Work instruction: Repeat the records exactly, so that each line matches the original.

Dataset records:

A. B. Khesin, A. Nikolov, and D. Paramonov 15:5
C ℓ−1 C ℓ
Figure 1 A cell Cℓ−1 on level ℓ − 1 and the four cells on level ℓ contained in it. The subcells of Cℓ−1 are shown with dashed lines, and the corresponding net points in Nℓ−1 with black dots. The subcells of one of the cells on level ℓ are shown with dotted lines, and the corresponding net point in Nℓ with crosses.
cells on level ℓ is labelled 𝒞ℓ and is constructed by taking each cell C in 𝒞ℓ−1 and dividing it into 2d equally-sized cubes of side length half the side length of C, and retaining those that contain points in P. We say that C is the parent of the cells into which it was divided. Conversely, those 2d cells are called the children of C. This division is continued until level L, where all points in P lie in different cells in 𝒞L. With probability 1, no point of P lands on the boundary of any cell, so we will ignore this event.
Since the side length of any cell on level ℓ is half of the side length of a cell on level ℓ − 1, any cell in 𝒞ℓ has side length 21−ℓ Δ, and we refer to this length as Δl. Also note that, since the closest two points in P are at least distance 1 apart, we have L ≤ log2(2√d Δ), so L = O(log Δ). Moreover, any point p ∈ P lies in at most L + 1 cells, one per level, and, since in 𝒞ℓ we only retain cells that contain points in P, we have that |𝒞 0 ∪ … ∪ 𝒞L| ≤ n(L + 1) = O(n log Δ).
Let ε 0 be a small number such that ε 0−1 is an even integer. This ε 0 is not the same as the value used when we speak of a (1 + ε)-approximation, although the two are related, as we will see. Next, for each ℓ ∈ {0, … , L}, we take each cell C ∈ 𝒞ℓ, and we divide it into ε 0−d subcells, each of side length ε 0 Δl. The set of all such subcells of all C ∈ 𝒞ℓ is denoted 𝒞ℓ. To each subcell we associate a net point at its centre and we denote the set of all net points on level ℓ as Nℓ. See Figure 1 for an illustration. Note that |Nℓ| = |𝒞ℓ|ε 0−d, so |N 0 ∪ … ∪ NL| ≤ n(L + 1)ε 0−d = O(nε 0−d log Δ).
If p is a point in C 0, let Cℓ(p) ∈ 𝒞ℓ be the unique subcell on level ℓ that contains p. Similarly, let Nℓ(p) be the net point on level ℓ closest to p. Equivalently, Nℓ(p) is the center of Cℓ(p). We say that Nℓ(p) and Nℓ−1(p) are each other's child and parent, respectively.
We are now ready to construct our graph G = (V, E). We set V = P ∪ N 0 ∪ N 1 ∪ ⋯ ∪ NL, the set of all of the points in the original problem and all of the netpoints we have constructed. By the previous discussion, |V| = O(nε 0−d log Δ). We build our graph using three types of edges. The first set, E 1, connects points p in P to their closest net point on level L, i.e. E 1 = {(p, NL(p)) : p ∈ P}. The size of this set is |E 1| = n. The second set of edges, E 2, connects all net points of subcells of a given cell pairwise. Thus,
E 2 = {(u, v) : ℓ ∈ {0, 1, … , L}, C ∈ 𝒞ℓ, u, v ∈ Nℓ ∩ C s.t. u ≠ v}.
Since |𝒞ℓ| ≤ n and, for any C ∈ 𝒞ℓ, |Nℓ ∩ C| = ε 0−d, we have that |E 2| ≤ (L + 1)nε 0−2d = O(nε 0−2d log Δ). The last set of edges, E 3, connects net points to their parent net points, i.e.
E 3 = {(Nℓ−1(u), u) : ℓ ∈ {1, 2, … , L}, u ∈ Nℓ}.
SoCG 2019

Task output:
A. B. Khesin, A. Nikolov, and D. Paramonov 15:5
C ℓ−1 C ℓ
Figure 1 A cell Cℓ−1 on level ℓ − 1 and the four cells on level ℓ contained in it. The subcells of Cℓ−1 are shown with dashed lines, and the corresponding net points in Nℓ−1 with black dots. The subcells of one of the cells on level ℓ are shown with dotted lines, and the corresponding net point in Nℓ with crosses.
cells on level ℓ is labelled 𝒞ℓ and is constructed by taking each cell C in 𝒞ℓ−1 and dividing it into 2d equally-sized cubes of side length half the side length of C, and retaining those that contain points in P. We say that C is the parent of the cells into which it was divided. Conversely, those 2d cells are called the children of C. This division is continued until level L, where all points in P lie in different cells in 𝒞L. With probability 1, no point of P lands on the boundary of any cell, so we will ignore this event.
Since the side length of any cell on level ℓ is half of the side length of a cell on level ℓ − 1, any cell in 𝒞ℓ has side length 21−ℓ Δ, and we refer to this length as Δl. Also note that, since the closest two points in P are at least distance 1 apart, we have L ≤ log2(2√d Δ), so L = O(log Δ). Moreover, any point p ∈ P lies in at most L + 1 cells, one per level, and, since in 𝒞ℓ we only retain cells that contain points in P, we have that |𝒞 0 ∪ … ∪ 𝒞L| ≤ n(L + 1) = O(n log Δ).
Let ε 0 be a small number such that ε 0−1 is an even integer. This ε 0 is not the same as the value used when we speak of a (1 + ε)-approximation, although the two are related, as we will see. Next, for each ℓ ∈ {0, … , L}, we take each cell C ∈ 𝒞ℓ, and we divide it into ε 0−d subcells, each of side length ε 0 Δl. The set of all such subcells of all C ∈ 𝒞ℓ is denoted 𝒞ℓ. To each subcell we associate a net point at its centre and we denote the set of all net points on level ℓ as Nℓ. See Figure 1 for an illustration. Note that |Nℓ| = |𝒞ℓ|ε 0−d, so |N 0 ∪ … ∪ NL| ≤ n(L + 1)ε 0−d = O(nε 0−d log Δ).
If p is a point in C 0, let Cℓ(p) ∈ 𝒞ℓ be the unique subcell on level ℓ that contains p. Similarly, let Nℓ(p) be the net point on level ℓ closest to p. Equivalently, Nℓ(p) is the center of Cℓ(p). We say that Nℓ(p) and Nℓ−1(p) are each other's child and parent, respectively.
We are now ready to construct our graph G = (V, E). We set V = P ∪ N 0 ∪ N 1 ∪ ⋯ ∪ NL, the set of all of the points in the original problem and all of the netpoints we have constructed. By the previous discussion, |V| = O(nε 0−d log Δ). We build our graph using three types of edges. The first set, E 1, connects points p in P to their closest net point on level L, i.e. E 1 = {(p, NL(p)) : p ∈ P}. The size of this set is |E 1| = n. The second set of edges, E 2, connects all net points of subcells of a given cell pairwise. Thus,
E 2 = {(u, v) : ℓ ∈ {0, 1, … , L}, C ∈ 𝒞ℓ, u, v ∈ Nℓ ∩ C s.t. u ≠ v}.
Since |𝒞ℓ| ≤ n and, for any C ∈ 𝒞ℓ, |Nℓ ∩ C| = ε 0−d, we have that |E 2| ≤ (L + 1)nε 0−2d = O(nε 0−2d log Δ). The last set of edges, E 3, connects net points to their parent net points, i.e.
E 3 = {(Nℓ−1(u), u) : ℓ ∈ {1, 2, … , L}, u ∈ Nℓ}.
SoCG 2019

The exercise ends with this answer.